Why use an allowlist instead of blocking bad redirect URLs?
A blocklist tries to name every hostile input, which is impossible because of forms like //evil.example with no scheme, backslash tricks, and encoded values that slip past simple matching. An allowlist names the small set of good destinations you actually support, which you can define exactly. You are deciding what is allowed rather than guessing at everything that is not.
How can an open redirect lead to server side request forgery?

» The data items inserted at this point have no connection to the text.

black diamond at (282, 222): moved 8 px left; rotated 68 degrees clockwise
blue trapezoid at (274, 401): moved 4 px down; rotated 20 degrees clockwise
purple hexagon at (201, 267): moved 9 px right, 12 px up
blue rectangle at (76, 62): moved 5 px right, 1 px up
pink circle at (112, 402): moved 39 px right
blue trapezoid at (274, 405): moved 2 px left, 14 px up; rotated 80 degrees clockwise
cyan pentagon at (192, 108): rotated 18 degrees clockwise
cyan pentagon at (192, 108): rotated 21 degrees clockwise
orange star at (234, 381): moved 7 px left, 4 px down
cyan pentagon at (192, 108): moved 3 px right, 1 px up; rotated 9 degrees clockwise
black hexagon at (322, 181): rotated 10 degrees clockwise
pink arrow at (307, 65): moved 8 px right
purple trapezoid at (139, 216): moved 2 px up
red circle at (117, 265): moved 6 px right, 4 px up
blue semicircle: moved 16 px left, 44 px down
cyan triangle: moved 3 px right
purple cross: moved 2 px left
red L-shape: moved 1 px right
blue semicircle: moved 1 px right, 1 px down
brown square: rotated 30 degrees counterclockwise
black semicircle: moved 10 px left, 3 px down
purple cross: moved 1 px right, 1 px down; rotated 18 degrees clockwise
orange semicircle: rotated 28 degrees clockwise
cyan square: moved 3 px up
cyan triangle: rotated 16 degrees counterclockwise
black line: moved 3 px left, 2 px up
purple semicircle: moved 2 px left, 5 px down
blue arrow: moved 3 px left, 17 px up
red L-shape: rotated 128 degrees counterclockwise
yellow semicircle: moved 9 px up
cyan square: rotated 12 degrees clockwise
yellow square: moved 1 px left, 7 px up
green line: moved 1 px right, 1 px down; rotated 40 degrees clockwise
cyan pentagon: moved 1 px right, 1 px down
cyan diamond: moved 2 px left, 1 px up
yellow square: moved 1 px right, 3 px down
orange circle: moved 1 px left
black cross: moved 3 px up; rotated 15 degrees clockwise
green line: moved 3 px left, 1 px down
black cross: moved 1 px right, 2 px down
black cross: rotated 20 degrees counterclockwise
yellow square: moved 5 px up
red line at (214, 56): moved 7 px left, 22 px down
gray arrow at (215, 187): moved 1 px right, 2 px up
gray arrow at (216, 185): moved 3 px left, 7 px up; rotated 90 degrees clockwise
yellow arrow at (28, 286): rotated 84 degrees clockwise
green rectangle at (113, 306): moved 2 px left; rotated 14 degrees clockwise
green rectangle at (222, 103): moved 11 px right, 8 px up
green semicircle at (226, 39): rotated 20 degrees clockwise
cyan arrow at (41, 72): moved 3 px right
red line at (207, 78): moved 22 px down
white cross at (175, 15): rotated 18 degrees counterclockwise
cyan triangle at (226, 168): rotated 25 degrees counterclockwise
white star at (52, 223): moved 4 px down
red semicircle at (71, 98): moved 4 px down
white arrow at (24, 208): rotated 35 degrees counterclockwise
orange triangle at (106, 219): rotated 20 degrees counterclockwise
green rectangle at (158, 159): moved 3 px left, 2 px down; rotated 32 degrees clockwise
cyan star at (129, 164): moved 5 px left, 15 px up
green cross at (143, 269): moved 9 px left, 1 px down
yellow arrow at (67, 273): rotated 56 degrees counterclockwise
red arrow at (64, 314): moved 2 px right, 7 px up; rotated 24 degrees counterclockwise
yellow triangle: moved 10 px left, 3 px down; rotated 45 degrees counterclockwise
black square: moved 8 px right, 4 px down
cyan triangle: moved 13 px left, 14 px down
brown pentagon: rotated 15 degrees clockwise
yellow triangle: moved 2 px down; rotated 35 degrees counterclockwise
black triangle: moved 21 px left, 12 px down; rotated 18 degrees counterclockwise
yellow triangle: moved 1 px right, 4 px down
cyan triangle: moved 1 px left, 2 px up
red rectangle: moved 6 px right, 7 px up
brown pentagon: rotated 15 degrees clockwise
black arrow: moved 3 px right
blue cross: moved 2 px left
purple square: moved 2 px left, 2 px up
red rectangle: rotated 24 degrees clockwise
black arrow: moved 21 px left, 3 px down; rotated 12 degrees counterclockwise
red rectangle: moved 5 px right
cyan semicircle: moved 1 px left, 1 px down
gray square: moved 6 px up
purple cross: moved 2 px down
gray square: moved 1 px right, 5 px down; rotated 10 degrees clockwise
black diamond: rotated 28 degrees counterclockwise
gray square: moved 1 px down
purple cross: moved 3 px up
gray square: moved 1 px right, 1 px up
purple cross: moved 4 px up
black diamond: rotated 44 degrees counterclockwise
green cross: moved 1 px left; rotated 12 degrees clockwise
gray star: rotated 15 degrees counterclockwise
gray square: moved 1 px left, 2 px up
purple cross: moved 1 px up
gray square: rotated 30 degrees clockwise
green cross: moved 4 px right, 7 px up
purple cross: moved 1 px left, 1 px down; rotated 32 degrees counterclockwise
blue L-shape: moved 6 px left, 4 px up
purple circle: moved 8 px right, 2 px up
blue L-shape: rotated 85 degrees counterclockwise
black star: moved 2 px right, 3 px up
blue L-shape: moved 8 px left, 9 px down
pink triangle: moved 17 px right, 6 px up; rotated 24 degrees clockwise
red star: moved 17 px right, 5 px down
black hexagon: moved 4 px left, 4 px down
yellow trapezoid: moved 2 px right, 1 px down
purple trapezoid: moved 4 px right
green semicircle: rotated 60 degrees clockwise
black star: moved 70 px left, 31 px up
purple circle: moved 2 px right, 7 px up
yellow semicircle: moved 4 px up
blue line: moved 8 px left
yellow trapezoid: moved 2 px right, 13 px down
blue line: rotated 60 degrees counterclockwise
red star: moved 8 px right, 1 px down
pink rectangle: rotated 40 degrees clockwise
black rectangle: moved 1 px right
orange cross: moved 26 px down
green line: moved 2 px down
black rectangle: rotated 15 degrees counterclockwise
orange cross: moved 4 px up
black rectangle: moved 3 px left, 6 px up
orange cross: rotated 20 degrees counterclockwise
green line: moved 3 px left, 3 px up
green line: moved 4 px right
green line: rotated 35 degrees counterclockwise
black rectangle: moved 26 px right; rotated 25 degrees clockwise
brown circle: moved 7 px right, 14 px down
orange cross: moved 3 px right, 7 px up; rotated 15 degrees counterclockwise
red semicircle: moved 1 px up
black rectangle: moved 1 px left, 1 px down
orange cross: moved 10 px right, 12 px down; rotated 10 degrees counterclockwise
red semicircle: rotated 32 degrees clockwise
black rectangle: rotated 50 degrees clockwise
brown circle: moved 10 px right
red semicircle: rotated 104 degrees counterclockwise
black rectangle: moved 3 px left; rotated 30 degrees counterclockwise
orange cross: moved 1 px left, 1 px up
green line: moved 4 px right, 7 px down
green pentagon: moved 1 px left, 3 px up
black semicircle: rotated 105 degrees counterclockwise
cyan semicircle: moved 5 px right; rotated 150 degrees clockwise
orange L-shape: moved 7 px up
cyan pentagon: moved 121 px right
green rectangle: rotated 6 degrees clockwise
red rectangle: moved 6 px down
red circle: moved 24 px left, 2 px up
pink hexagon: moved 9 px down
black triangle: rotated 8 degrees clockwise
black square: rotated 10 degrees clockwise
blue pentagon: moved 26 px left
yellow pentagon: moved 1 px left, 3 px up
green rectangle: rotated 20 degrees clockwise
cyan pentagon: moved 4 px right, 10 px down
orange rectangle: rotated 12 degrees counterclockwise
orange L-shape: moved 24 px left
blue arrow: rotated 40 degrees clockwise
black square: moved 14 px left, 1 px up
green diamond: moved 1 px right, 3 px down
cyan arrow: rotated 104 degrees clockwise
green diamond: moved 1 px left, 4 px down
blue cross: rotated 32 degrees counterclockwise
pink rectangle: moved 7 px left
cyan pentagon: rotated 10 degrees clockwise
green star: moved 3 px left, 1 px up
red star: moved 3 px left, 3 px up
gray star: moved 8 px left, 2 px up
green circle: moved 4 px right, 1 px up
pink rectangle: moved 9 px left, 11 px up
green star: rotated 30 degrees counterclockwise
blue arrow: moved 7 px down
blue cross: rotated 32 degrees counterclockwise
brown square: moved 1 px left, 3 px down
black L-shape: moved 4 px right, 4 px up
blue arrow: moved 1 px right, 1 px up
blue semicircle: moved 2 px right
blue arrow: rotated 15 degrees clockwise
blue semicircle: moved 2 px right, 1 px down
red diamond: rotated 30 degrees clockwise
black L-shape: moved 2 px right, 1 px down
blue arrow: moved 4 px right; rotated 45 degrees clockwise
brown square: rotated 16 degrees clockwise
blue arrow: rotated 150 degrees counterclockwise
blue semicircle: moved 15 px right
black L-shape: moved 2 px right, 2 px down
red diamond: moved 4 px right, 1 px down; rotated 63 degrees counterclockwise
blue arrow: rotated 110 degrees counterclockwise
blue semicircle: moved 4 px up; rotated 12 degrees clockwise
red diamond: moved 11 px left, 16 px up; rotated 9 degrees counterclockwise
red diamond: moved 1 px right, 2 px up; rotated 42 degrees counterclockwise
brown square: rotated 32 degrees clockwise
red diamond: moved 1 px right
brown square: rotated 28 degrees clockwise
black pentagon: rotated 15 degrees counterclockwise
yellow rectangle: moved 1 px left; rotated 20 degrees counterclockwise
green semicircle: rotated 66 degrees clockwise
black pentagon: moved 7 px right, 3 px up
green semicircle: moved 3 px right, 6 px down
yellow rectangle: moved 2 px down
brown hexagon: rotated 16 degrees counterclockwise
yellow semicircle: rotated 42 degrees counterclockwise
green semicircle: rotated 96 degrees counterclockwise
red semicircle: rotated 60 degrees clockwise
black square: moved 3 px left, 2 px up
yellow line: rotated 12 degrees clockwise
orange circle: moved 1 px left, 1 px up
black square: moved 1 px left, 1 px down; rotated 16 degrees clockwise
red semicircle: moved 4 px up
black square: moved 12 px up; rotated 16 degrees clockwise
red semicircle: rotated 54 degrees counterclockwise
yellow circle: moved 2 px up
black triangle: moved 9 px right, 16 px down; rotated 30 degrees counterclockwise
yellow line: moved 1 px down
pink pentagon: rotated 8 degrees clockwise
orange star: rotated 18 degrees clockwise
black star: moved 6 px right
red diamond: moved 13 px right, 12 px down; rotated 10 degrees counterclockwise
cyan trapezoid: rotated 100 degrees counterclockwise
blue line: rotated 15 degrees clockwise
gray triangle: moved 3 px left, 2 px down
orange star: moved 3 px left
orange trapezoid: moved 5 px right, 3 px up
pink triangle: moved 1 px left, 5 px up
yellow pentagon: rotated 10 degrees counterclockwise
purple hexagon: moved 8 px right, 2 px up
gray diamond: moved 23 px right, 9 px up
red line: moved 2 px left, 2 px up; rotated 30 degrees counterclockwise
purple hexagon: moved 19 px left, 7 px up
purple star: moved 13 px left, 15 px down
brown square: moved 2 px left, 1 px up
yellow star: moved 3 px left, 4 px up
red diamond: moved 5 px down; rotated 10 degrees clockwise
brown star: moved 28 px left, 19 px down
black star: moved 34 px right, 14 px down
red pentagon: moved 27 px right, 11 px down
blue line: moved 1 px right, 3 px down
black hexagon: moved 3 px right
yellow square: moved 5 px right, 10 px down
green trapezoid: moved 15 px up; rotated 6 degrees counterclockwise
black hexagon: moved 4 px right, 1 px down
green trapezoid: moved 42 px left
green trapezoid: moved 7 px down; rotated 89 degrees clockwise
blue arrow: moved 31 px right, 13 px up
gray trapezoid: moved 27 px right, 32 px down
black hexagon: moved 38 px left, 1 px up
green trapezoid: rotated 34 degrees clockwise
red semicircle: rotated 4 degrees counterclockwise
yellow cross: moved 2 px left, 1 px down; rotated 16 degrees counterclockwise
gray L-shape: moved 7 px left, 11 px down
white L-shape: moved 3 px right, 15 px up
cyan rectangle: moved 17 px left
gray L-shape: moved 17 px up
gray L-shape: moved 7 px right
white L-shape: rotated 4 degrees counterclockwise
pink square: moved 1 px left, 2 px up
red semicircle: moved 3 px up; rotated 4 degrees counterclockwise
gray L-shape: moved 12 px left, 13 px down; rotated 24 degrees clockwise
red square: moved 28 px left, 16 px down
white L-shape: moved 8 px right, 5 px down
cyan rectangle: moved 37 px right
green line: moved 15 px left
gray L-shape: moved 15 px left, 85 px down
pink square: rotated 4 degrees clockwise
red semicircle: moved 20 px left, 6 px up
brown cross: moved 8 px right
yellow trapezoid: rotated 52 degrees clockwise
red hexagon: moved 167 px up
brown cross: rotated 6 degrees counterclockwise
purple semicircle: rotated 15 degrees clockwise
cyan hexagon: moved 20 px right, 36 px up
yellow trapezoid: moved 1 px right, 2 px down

If a server side component follows the redirect instead of a browser, the open redirect can push a backend fetch toward an internal address it should never reach. That turns a client side annoyance into a request against systems behind the firewall. The PortSwigger Web Security Academy guide on SSRF covers how those internal requests get abused.
Which parameter names commonly hide open redirect bugs?
Watch for next, url, return, returnTo, redirect, continue, and dest. For each one, trace the destination back to its source, and if it comes from a query parameter, form field, or header that flows into a redirect without checks, you have a candidate to test.